* _Text section_:

"""

Article

Basic Income: Let's Continue the Conversation

22 August 2017

The idea of a Basic Income or a Guaranteed Annual Income has been getting a lot of attention in recent years.  In July of 2016 Vibrant Communities hosted a community conversation about Basic Income.    However, it was more than a year before this event that I had first heard of the notion.  The idea that our current income support system could be replaced by a universal basic income was intriguing!

Before we continue this conversation about basic income I must tell you a little bit about my time as a front-line worker, and how it has shaped the person I am today.  When I was a front-line worker I would have liked to say that I spent the majority of my time helping people, however looking back this was not always the case.  The truth is, I spent most my time as the gatekeeper of scarce resources.  At the homeless shelter, I worked at I was tasked with enforcing the rules.  Ensuring each person had their share of the meals, administering hygiene items, and transit tickets.  During my years as a case manager for a housing program I spent countless hours answering calls from people who needed transit tickets, food gift cards, and food hampers.  I remember I had to say no more often than I cared to.

"""

* _Listed entries_:
"""

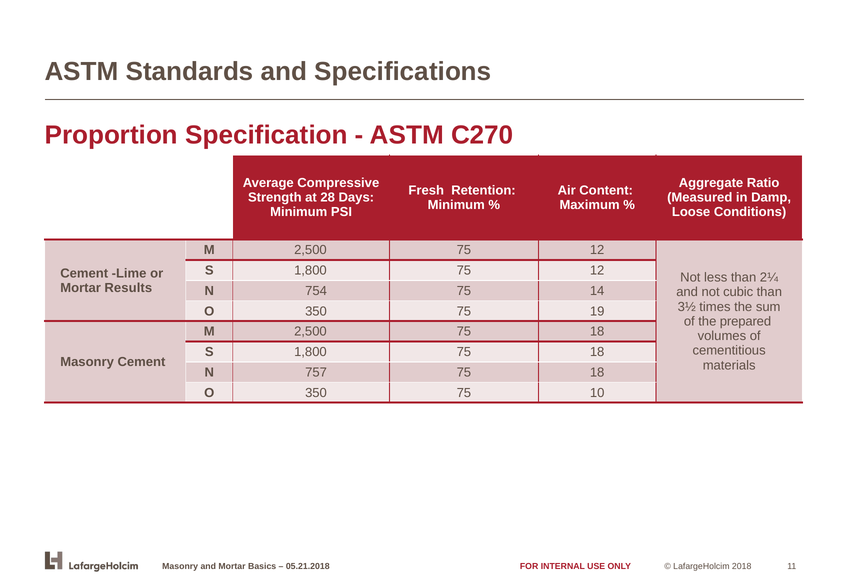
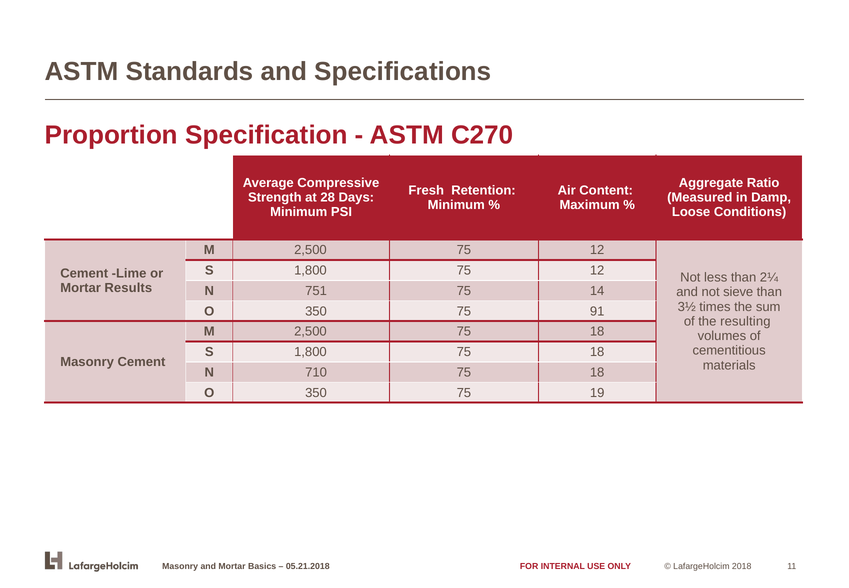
754: 754 -> 751
cubic: cubic -> sieve
19: 19 -> 91
prepared: prepared -> resulting
757: 757 -> 710
10: 10 -> 19
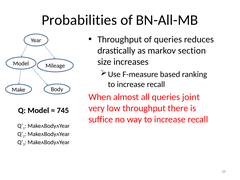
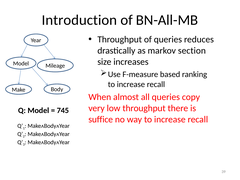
Probabilities: Probabilities -> Introduction
joint: joint -> copy
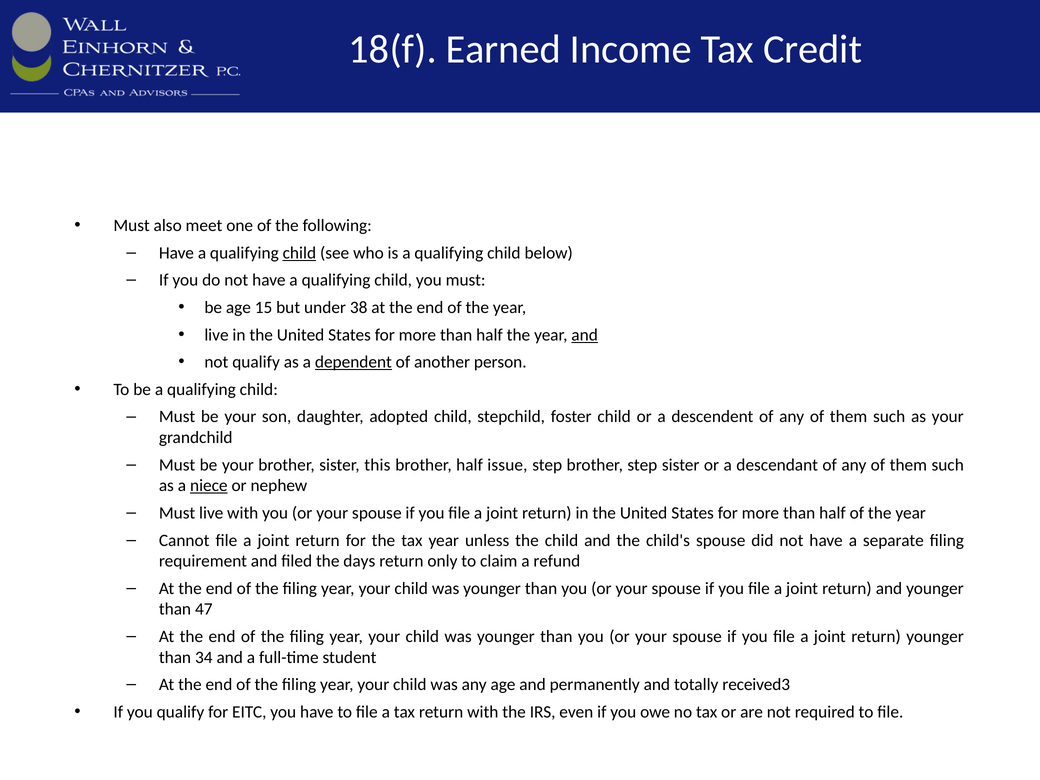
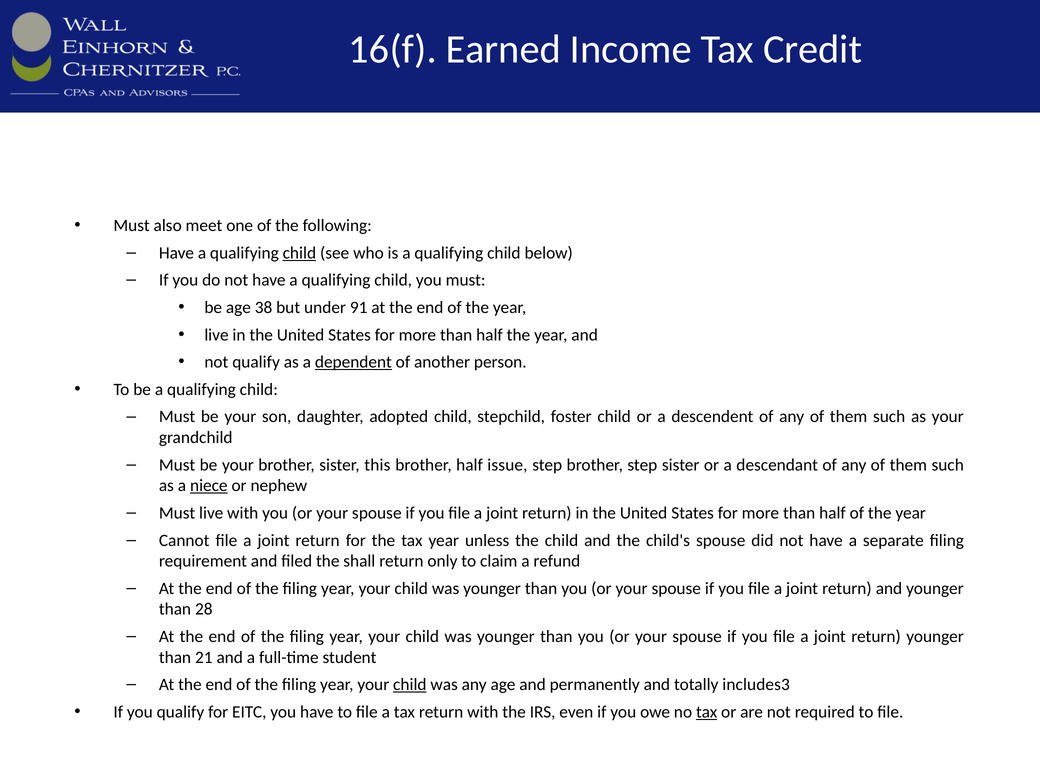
18(f: 18(f -> 16(f
15: 15 -> 38
38: 38 -> 91
and at (585, 335) underline: present -> none
days: days -> shall
47: 47 -> 28
34: 34 -> 21
child at (410, 685) underline: none -> present
received3: received3 -> includes3
tax at (707, 712) underline: none -> present
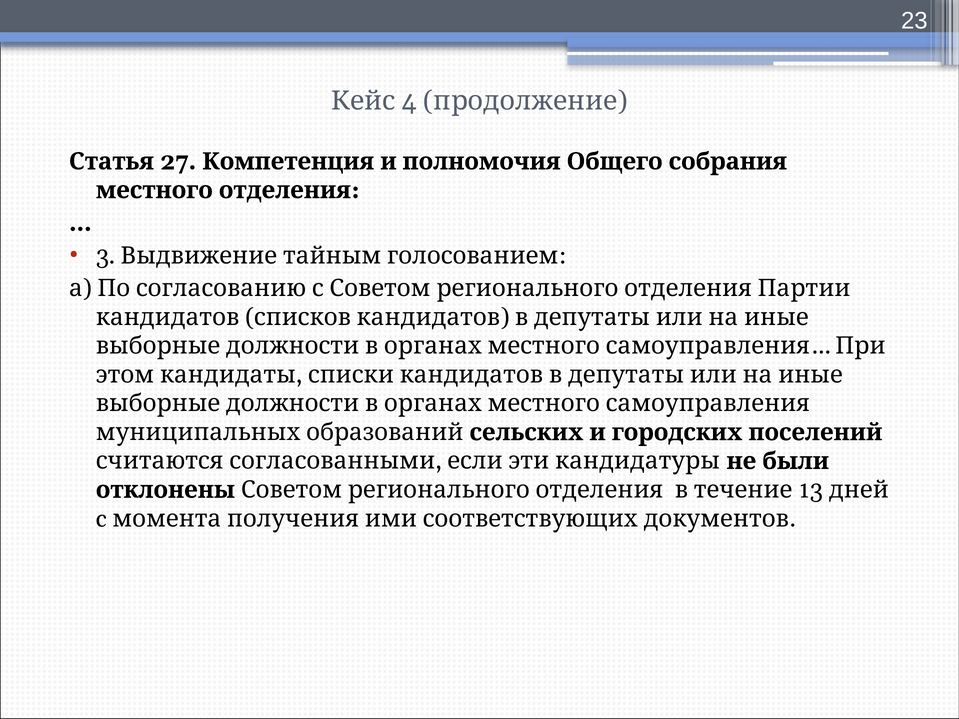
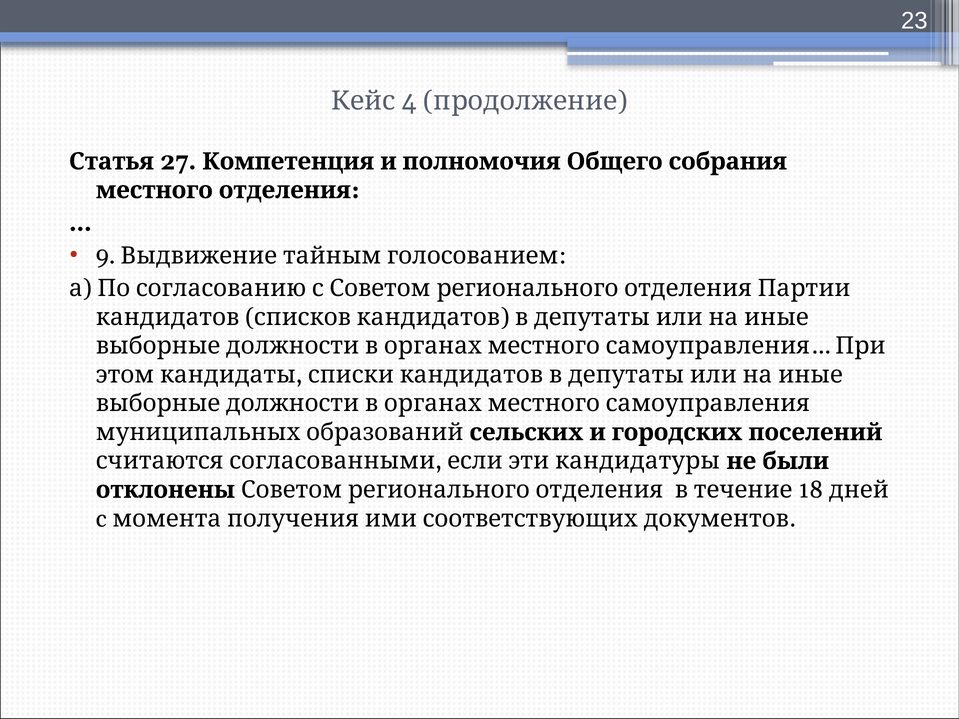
3: 3 -> 9
13: 13 -> 18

"""

* _Given problem 1_: Please duplicate the part of the basic income article from "Before we continue" up to and including "I cared to.".
* _Given problem 2_: In the basic income article, what did people ask for when they called the housing program?

* _Expected output 1_:
Before we continue this conversation about basic income I must tell you a little bit about my time as a front-line worker, and how it has shaped the person I am today.  When I was a front-line worker I would have liked to say that I spent the majority of my time helping people, however looking back this was not always the case.  The truth is, I spent most my time as the gatekeeper of scarce resources.  At the homeless shelter, I worked at I was tasked with enforcing the rules.  Ensuring each person had their share of the meals, administering hygiene items, and transit tickets.  During my years as a case manager for a housing program I spent countless hours answering calls from people who needed transit tickets, food gift cards, and food hampers.  I remember I had to say no more often than I cared to.

* _Expected output 2_: Transit tickets, food gift cards, and food hampers.